EXERCISE REQUIREMENTS:
Set down each record exactly. Omit the pictures.

STUDY MATERIAL:
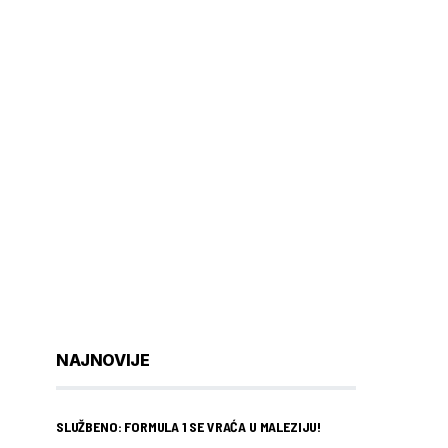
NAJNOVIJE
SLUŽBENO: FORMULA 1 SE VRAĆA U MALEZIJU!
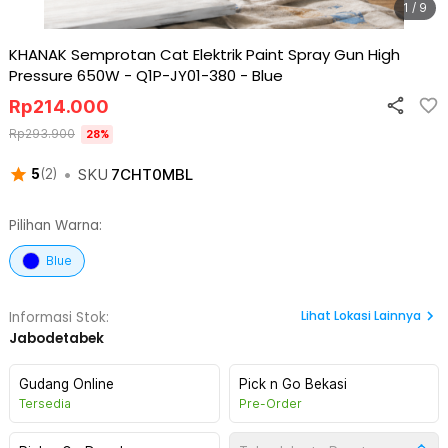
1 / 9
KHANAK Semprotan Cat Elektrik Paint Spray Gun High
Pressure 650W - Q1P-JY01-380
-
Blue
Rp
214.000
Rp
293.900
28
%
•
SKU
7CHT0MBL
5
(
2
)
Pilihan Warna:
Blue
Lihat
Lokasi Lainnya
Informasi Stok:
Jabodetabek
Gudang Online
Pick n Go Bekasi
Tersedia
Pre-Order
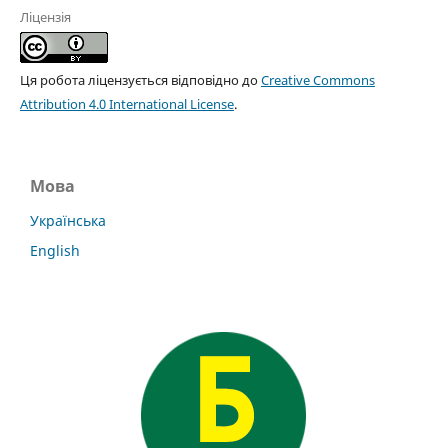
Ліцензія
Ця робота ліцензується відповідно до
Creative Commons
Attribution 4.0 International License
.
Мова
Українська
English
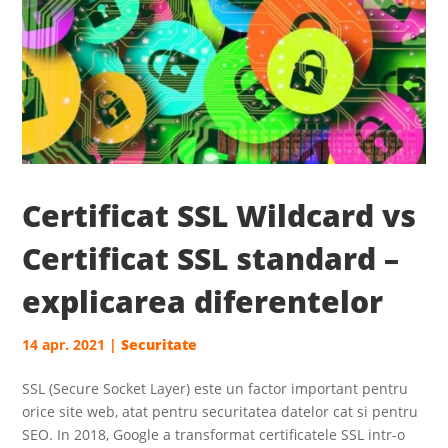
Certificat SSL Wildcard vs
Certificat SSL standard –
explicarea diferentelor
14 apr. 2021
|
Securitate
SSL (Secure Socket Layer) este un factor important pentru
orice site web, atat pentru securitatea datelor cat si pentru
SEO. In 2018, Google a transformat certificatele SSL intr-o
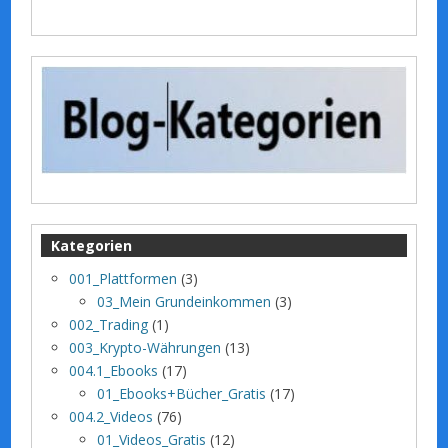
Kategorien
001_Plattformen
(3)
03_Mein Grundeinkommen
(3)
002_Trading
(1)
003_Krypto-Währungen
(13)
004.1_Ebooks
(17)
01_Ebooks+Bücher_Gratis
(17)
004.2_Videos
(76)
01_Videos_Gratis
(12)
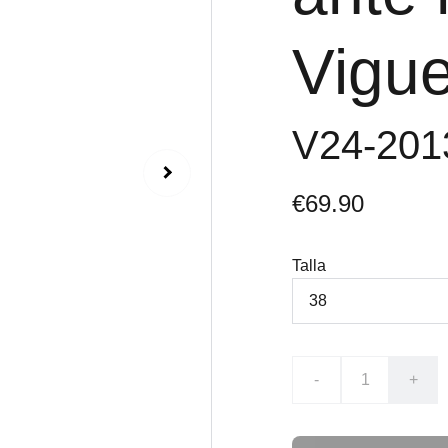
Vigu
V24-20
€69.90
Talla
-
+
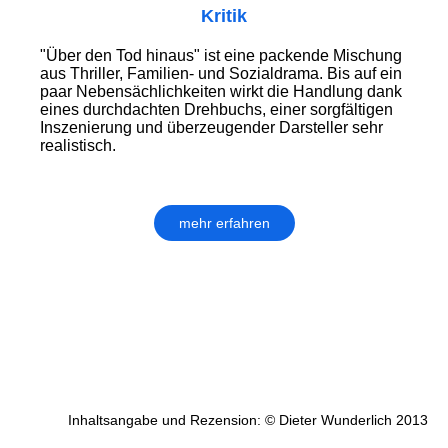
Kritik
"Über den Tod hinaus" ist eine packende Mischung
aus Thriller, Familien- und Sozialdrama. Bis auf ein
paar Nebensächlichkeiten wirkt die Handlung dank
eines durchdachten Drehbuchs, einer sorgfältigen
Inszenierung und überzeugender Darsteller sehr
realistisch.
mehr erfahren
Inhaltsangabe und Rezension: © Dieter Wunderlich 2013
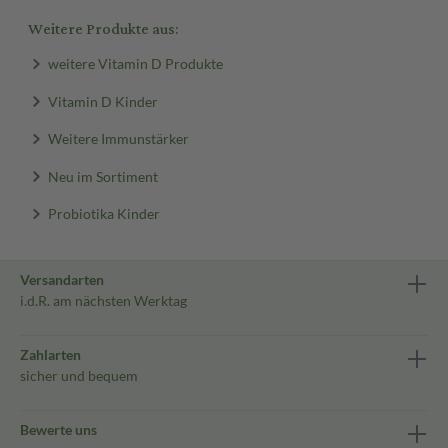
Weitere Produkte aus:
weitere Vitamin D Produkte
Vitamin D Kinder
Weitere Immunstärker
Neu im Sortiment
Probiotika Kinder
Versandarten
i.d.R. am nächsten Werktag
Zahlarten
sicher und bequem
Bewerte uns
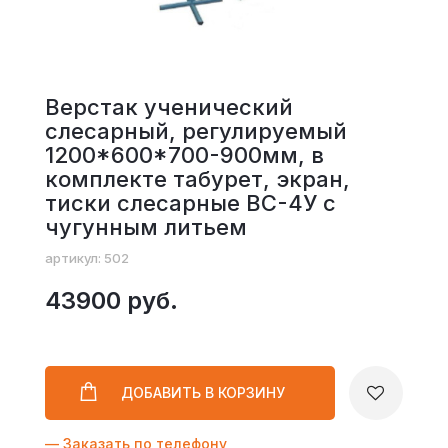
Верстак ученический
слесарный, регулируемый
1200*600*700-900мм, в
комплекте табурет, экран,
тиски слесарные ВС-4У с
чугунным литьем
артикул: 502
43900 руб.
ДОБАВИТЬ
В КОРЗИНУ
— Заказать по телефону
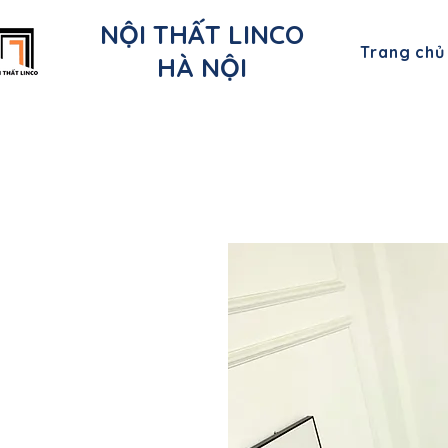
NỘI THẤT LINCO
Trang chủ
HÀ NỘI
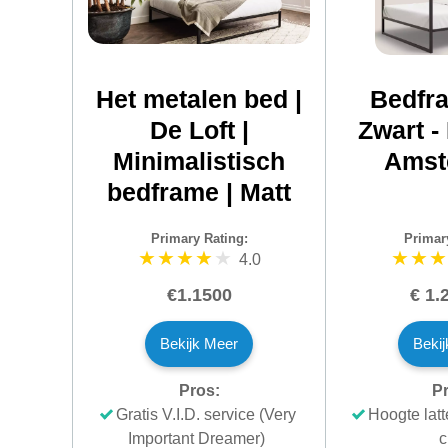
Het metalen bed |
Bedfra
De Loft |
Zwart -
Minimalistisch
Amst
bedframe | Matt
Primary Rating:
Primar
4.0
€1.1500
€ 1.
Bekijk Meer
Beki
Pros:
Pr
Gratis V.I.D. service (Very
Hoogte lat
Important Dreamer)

EXERCISE ANSWER:
NAJNOVIJE
SLUŽBENO: FORMULA 1 SE VRAĆA U MALEZIJU!
1 / 9
KHANAK Semprotan Cat Elektrik Paint Spray Gun High
Pressure 650W - Q1P-JY01-380
-
Blue
Rp
214.000
Rp
293.900
28
%
•
SKU
7CHT0MBL
5
(
2
)
Pilihan Warna:
Blue
Lihat
Lokasi Lainnya
Informasi Stok:
Jabodetabek
Gudang Online
Pick n Go Bekasi
Tersedia
Pre-Order
Ліцензія
Ця робота ліцензується відповідно до
Creative Commons
Attribution 4.0 International License
.
Мова
Українська
English
Certificat SSL Wildcard vs
Certificat SSL standard –
explicarea diferentelor
14 apr. 2021
|
Securitate
SSL (Secure Socket Layer) este un factor important pentru
orice site web, atat pentru securitatea datelor cat si pentru
SEO. In 2018, Google a transformat certificatele SSL intr-o
Kategorien
001_Plattformen
(3)
03_Mein Grundeinkommen
(3)
002_Trading
(1)
003_Krypto-Währungen
(13)
004.1_Ebooks
(17)
01_Ebooks+Bücher_Gratis
(17)
004.2_Videos
(76)
01_Videos_Gratis
(12)
Vigu
V24-20
€69.90
Talla
-
+
Kritik
"Über den Tod hinaus" ist eine packende Mischung
aus Thriller, Familien- und Sozialdrama. Bis auf ein
paar Nebensächlichkeiten wirkt die Handlung dank
eines durchdachten Drehbuchs, einer sorgfältigen
Inszenierung und überzeugender Darsteller sehr
realistisch.
mehr erfahren
Inhaltsangabe und Rezension: © Dieter Wunderlich 2013
Weitere Produkte aus:
weitere Vitamin D Produkte
Vitamin D Kinder
Weitere Immunstärker
Neu im Sortiment
Probiotika Kinder
Versandarten
i.d.R. am nächsten Werktag
Zahlarten
sicher und bequem
Bewerte uns
Верстак ученический
слесарный, регулируемый
1200*600*700-900мм, в
комплекте табурет, экран,
тиски слесарные ВС-4У с
чугунным литьем
артикул: 502
43900 руб.
ДОБАВИТЬ
В КОРЗИНУ
— Заказать по телефону
NỘI THẤT LINCO
Trang chủ
HÀ NỘI
Het metalen bed |
Bedfra
De Loft |
Zwart -
Minimalistisch
Amst
bedframe | Matt
Primary Rating:
Primar
4.0
€1.1500
€ 1.
Bekijk Meer
Beki
Pros:
Pr
Gratis V.I.D. service (Very
Hoogte lat
Important Dreamer)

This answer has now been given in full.